UMass Law students helping to protect rights of mental health patients

UMass Law students are assisting the Mental Health Litigation Division of the Committee for Public Counsel Services by conducting research to protect the rights of mental health patients subject to conditional voluntary admission to a mental health facility.

UMass Law students are assisting the Mental Health Litigation Division of the Committee for Public Counsel Services by conducting research to protect the rights of mental health patients subject to conditional voluntary admission to a mental health facility. The research focuses on whether current practices ensure that mental health patients have the information required to knowingly and voluntarily waive their rights, and are not compelled to waive their rights by threat of involuntary commitment. The group's research efforts are part of the UMass Law's Community Research Project, the third semester of the law school's required Legal Skills Program.

In Fall 2013 the class worked on a similar project for the Committee for Public Counsel Services, in an effort to reform Massachusetts law governing short-term involuntary admissions. The class researched whether the current procedures violated patients' rights to due process under the state and federal constitutions, and whether those procedures were consistent with the federal law governing mental health insurance coverage. Their research addressed concerns that patients can be detained indefinitely at the outset of the involuntary admission process while they wait for a bed to open up in a mental health facility. Some patients may wait for days, or even weeks, with no access to judicial review or psychiatric r treatment, which may violate their due process rights.
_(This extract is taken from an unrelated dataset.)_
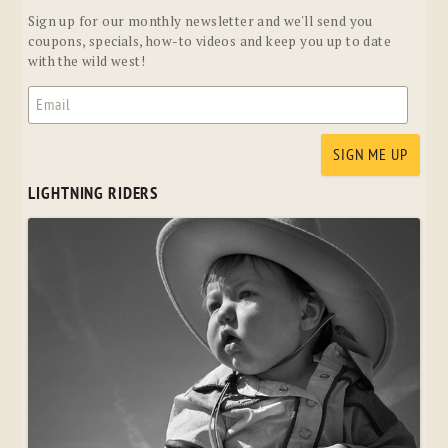
Sign up for our monthly newsletter and we'll send you
coupons, specials, how-to videos and keep you up to date
with the wild west!
LIGHTNING RIDERS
The Community Research Project is the third semester of the required Legal Skills Program at UMass Law. The project allows students to work in teams to solve real-world problems for legal services agencies by performing research and analysis for the agency. The course's team-based learning model has generated high levels of student engagement.
The Community Research Project advances UMass Law's mission by integrating skills training and public service, teaching skills and values in real-world context, and developing skills in problem solving, collaboration, and organization of legal work. In addition to serving the Committee for Public Counsel Services Mental Health Litigation Division, students in the course are helping the Youth Advocacy Division protect juveniles' right to counsel in delinquency proceedings, and helping the Children and Family Law Division protect the rights of children and parents involved in care and protection cases.
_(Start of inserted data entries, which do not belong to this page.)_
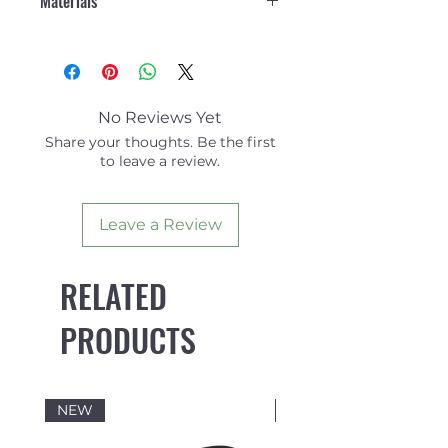
Materials
nylon fabric
Ajustable drawcord
Body: 89% Nylon Recycled,
waistband
11% Elastane
Back darts for shaping
Pocket Lining: 100% Polyester
Small shock cord loop on
front waistband
No Reviews Yet
Back pocket with shock cord
Share your thoughts. Be the first
key loop
to leave a review.
Branded eyelets
Triple stitching on seams
Leave a Review
Branded woven label
Side split detail for extra
movement
RELATED
Recycled polyester care label
Length: 21"
PRODUCTS
NEW
NEW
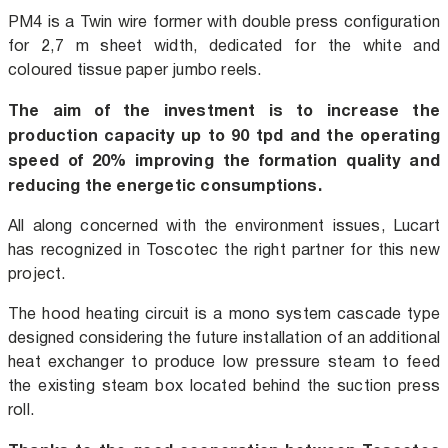
PM4 is a Twin wire former with double press configuration
for 2,7 m sheet width, dedicated for the white and
coloured tissue paper jumbo reels.
The aim of the investment is to increase the
production capacity up to 90 tpd and the operating
speed of 20% improving the formation quality and
reducing the energetic consumptions.
All along concerned with the environment issues, Lucart
has recognized in Toscotec the right partner for this new
project.
The hood heating circuit is a mono system cascade type
designed considering the future installation of an additional
heat exchanger to produce low pressure steam to feed
the existing steam box located behind the suction press
roll.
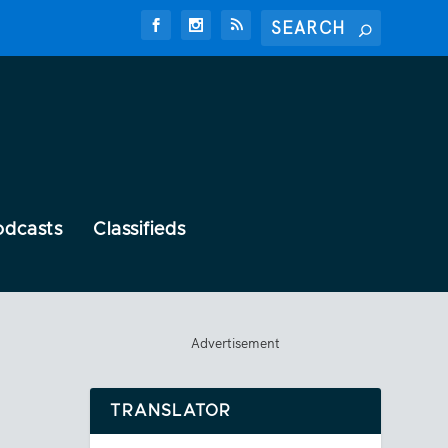
odcasts
Classifieds
Advertisement
TRANSLATOR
UMass Law, located at UMass Dartmouth, is the only public law school in Massachusetts. The law school was established in 2010 to provide a high quality, affordable legal education focused on creating justice-centered lawyers. UMass Law is especially committed to increasing the diversity of those who practice law in the Commonwealth and encouraging students to become professionally engaged in their community through pro bono service, clinics, and internships while they study.